Results obtained in MPTP-treated primates confirm and further extend those deriving from 6-OHDA-lesioned rats. First, A2AAR antagonists do not induce dyskinesia per se, since administration of KW-6002 to parkinsonian primates relieved motor disability without stimulating abnormal movements (Grondin et al. 1999; kanda et al. 1998, 2000). Second, in MPTP-treated marmosets previously exposed to chronic l-DOPA in order to develop dyskinesia, motor stimulation induced by KW-6002 was not associated with an exacerbation of dyskinetic movements (kanda et al. 1998). Furthermore, no sign of apomorphine-induced dyskinesia was observed in parkinsonian cynomolgus monkeys chronically treated with a combination of apomorphine and KW-6002 (Bibbiani et al. 2003). Interestingly, when KW-6002 (but not apomorphine) administration was interrupted, primates previously treated with KW-6002 displayed apomorphine-induced dyskinesia only 10–12 days after KW-6002 discontinuation, thus accounting for a potential preventive effect of A2AAR blockade on the development of dyskinesia (Bibbiani et al. 2003; Morelli 2003). It should be noted, however, that while A2AAR antagonists associated with a low nondyskinetic dosage of l-DOPA may achieve satisfactory results in motor stimulation, whilst at the same time limiting the severity of l-DOPA-induced dyskinesia, no study has yet demonstrated the ability of A2AAR antagonists to revert an already established dyskinesia in animal models.

In this regard, in MPTP-treated common marmosets previously rendered dyskinetic by chronic l-DOPA, it has been shown that the relief of motor impairment produced by an optimal dose of l-DOPA presenting a high dyskinetic potential was adequately mimicked by a combination of KW-6002 plus a suboptimal dose of l-DOPA, which, in contrast, was associated with weak induction of dyskinesia (Bibbiani et al. 2003).

Taken together, data obtained from several preclinical studies indicate the existence of beneficial effects of chronic A2AAR antagonists on PD motor disability and on motor complications produced by long-term l-DOPA. These effects are of considerable interest in light of the fact that motor complications are one of the intrinsic limitations of l-DOPA therapy, and are often insensitive to pharmacological manipulation.

• Provided information
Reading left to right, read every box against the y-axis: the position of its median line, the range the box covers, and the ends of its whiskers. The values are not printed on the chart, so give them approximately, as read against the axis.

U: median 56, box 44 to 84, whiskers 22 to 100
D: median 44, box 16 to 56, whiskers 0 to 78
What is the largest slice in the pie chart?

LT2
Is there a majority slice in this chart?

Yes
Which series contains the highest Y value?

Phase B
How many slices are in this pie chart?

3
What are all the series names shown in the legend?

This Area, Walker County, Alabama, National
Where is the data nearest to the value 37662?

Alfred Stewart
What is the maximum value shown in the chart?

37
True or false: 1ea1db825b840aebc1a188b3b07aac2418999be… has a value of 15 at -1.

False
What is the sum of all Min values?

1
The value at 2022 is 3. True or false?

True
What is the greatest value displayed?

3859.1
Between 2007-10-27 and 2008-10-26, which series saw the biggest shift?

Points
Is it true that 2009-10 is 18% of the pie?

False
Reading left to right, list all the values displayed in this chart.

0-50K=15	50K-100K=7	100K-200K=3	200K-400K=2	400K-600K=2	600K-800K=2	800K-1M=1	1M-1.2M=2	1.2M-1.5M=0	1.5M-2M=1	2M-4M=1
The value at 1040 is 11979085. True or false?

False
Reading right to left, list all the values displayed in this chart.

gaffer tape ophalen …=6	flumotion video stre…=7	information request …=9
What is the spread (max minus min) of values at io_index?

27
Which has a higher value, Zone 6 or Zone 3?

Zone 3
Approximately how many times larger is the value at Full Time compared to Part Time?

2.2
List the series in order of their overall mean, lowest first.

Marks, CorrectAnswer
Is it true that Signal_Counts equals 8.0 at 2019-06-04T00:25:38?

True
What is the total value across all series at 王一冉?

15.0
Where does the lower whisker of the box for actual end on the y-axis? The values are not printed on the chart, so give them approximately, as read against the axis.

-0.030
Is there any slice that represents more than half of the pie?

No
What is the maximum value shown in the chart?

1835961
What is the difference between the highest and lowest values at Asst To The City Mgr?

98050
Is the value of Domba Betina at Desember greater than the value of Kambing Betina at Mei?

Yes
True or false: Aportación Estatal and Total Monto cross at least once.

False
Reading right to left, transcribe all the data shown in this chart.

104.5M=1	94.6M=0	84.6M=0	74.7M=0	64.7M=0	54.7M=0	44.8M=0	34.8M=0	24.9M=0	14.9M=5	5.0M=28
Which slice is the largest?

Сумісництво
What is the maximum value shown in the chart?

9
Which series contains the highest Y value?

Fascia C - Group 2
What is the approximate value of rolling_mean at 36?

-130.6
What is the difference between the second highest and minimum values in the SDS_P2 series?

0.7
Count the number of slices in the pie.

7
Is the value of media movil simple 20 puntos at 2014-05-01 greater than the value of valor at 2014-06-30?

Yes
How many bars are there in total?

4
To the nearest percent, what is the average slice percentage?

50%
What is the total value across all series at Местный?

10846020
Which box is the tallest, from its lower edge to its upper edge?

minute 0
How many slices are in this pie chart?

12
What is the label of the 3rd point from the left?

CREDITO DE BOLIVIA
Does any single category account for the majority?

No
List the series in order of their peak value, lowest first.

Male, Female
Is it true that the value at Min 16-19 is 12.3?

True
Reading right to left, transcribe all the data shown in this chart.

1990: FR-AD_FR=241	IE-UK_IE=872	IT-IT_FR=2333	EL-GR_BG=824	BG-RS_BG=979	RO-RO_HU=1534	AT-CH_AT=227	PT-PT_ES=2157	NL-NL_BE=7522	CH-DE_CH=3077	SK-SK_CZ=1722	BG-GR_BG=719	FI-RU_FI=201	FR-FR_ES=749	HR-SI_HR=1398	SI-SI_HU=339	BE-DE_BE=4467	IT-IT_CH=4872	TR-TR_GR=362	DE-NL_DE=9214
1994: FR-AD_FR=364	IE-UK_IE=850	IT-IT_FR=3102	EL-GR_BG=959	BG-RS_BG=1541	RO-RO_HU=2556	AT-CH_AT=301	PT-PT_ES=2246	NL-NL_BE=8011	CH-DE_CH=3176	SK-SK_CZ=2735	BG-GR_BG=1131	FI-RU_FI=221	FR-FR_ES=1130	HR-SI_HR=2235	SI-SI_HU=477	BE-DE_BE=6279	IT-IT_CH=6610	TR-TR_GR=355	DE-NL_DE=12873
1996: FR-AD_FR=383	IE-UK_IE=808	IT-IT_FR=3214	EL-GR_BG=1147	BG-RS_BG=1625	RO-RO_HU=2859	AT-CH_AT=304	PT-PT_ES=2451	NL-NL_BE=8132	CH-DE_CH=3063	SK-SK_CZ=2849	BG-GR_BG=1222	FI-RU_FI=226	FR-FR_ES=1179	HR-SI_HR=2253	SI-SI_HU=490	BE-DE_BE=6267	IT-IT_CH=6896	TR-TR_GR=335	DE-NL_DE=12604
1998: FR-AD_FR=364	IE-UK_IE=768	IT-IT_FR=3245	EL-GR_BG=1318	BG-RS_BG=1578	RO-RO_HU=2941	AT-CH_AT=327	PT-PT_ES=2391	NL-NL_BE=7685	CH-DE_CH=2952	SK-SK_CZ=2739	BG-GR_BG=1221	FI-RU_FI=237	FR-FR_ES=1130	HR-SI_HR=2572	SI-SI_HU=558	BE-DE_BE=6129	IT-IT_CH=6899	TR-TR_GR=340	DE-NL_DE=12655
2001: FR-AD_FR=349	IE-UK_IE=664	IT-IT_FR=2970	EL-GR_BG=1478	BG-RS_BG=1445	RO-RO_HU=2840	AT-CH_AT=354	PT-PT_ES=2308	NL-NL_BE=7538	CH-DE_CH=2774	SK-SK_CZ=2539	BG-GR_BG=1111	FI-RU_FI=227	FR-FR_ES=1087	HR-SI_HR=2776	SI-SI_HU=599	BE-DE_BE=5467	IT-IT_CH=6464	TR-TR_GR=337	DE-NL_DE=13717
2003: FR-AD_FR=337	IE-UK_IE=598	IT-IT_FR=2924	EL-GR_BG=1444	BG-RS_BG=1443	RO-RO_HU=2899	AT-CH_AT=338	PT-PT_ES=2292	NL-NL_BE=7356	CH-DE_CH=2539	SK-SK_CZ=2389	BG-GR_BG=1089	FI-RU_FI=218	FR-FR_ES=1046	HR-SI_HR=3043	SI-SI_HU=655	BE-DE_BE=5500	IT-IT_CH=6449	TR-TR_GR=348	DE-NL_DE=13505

• Problem
Transcribe the passage on A2AAR antagonists and dyskinesia from "Taken together, data" to "to pharmacological manipulation.".

• Response box
Taken together, data obtained from several preclinical studies indicate the existence of beneficial effects of chronic A2AAR antagonists on PD motor disability and on motor complications produced by long-term l-DOPA. These effects are of considerable interest in light of the fact that motor complications are one of the intrinsic limitations of l-DOPA therapy, and are often insensitive to pharmacological manipulation.